(Page layout parsing data)
• • • •

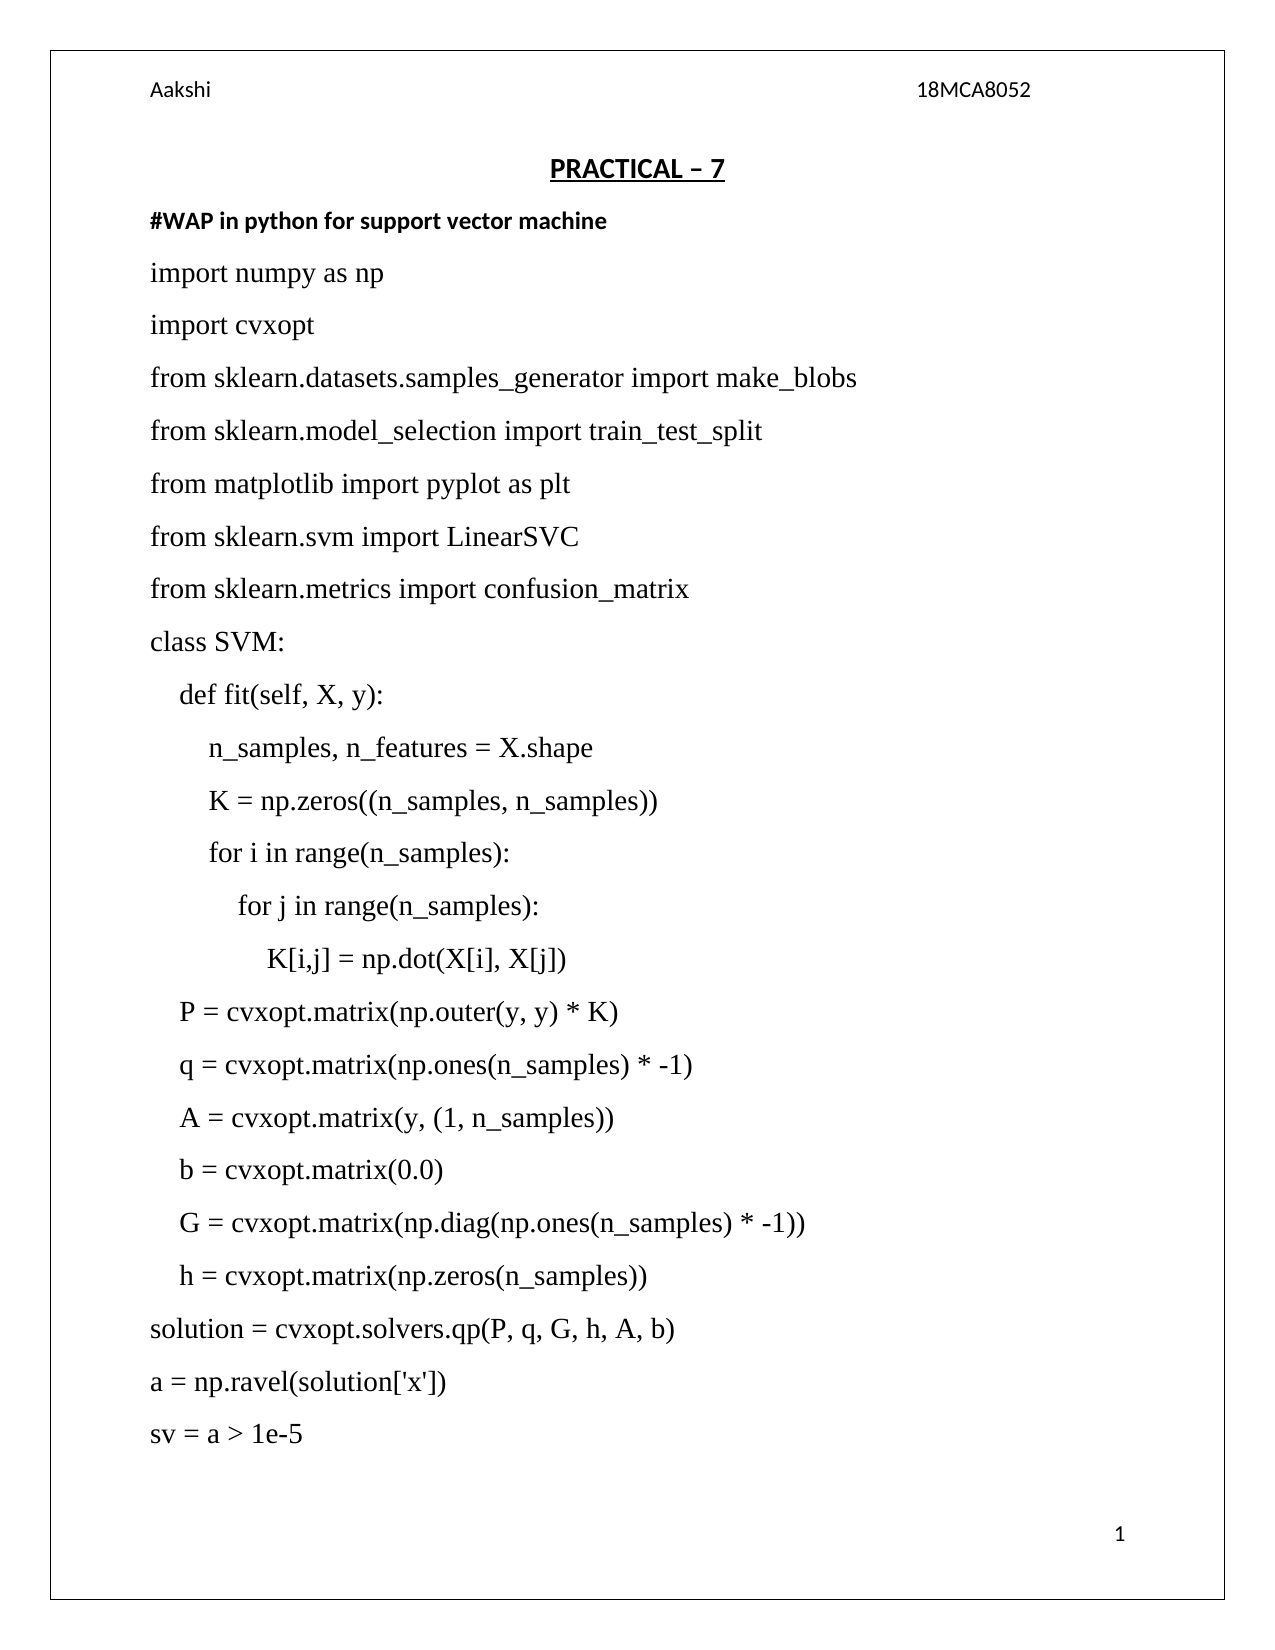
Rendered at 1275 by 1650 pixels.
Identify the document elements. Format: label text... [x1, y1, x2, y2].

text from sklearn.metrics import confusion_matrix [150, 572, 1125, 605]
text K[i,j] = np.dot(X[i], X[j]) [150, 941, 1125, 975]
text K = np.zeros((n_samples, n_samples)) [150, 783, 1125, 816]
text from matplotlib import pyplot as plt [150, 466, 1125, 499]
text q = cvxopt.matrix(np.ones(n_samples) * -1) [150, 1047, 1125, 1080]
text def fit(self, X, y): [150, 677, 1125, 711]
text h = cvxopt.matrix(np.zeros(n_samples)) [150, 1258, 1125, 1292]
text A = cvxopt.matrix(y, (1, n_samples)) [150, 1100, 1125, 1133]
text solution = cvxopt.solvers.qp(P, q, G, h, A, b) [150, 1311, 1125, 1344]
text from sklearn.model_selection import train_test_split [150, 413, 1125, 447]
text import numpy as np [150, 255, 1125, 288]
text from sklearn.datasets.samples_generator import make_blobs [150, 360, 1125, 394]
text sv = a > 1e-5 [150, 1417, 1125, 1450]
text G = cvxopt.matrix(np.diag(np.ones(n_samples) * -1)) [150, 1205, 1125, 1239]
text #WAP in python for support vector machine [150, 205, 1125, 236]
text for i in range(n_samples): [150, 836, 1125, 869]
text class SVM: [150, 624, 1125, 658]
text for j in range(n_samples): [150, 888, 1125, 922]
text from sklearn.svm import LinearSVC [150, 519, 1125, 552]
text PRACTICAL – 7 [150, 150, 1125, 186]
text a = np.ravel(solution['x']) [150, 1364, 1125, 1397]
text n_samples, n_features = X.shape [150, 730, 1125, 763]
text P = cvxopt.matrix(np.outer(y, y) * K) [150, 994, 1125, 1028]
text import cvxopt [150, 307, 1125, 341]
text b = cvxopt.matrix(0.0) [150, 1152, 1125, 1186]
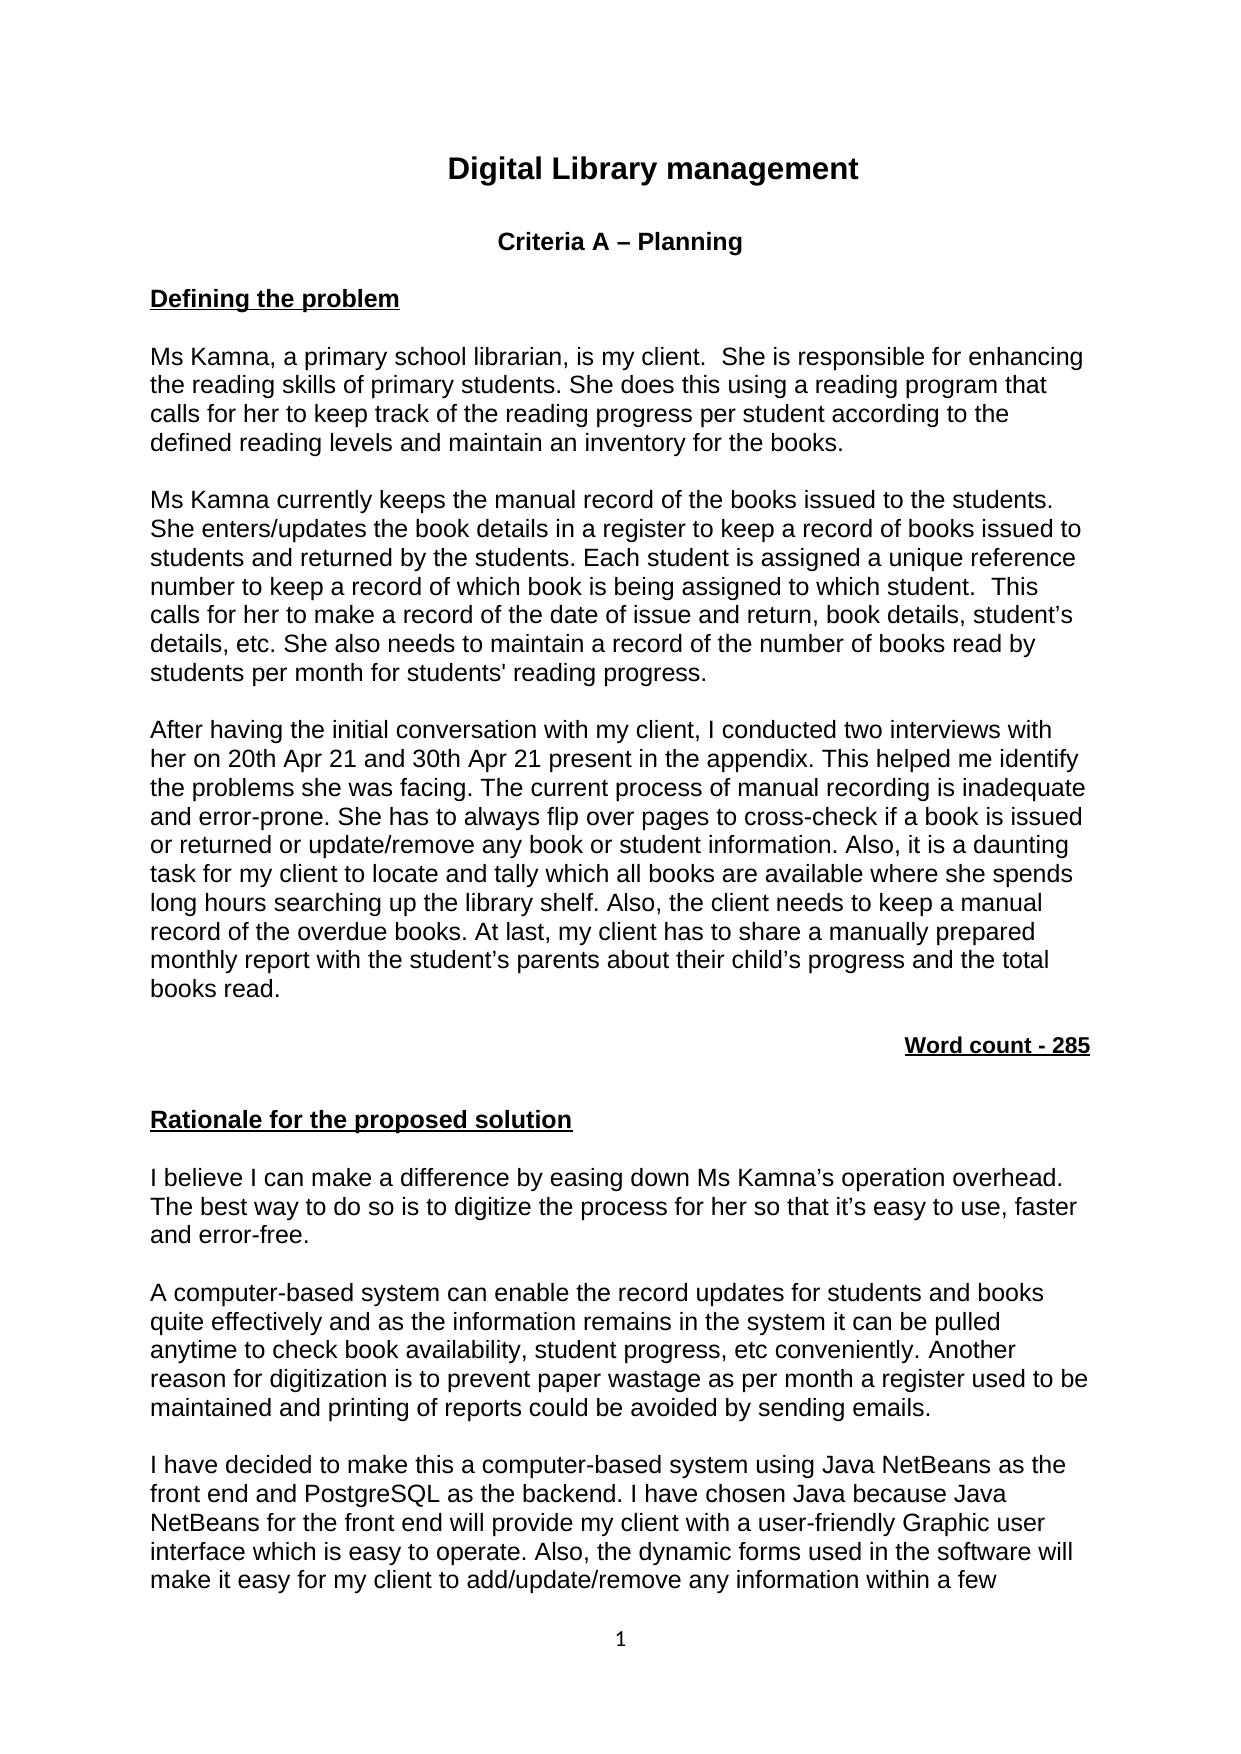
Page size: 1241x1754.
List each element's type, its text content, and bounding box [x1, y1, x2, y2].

• • • •

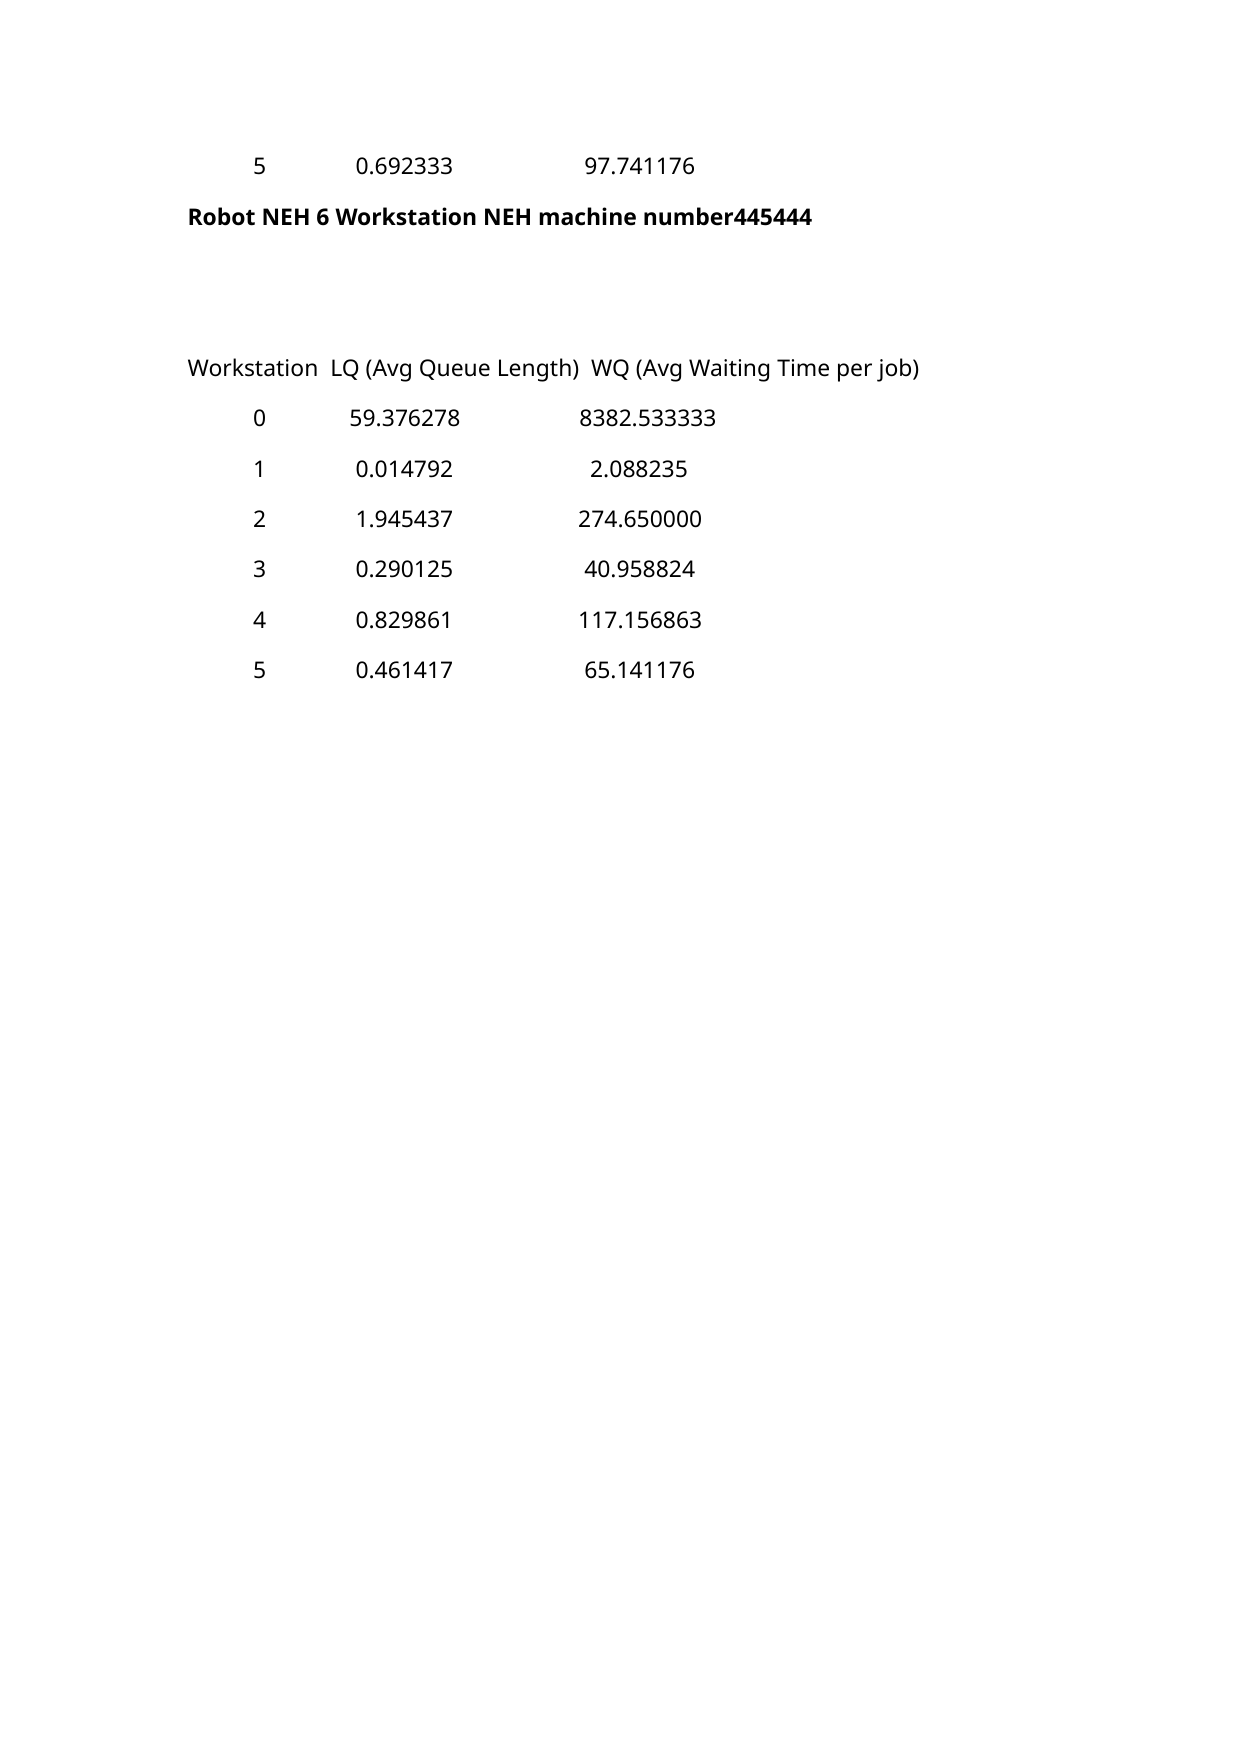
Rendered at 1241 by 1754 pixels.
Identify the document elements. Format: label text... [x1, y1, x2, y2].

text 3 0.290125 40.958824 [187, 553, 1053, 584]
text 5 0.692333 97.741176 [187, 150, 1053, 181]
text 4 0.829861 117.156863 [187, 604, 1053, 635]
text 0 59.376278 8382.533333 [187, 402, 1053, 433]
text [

• • • •

WRITTEN TASK:
Within the records above, each line containing "pixels" is to be returned.

WRITTEN SOLUTION:
Rendered at 1275 by 1650 pixels.
Rendered at 1241 by 1754 pixels.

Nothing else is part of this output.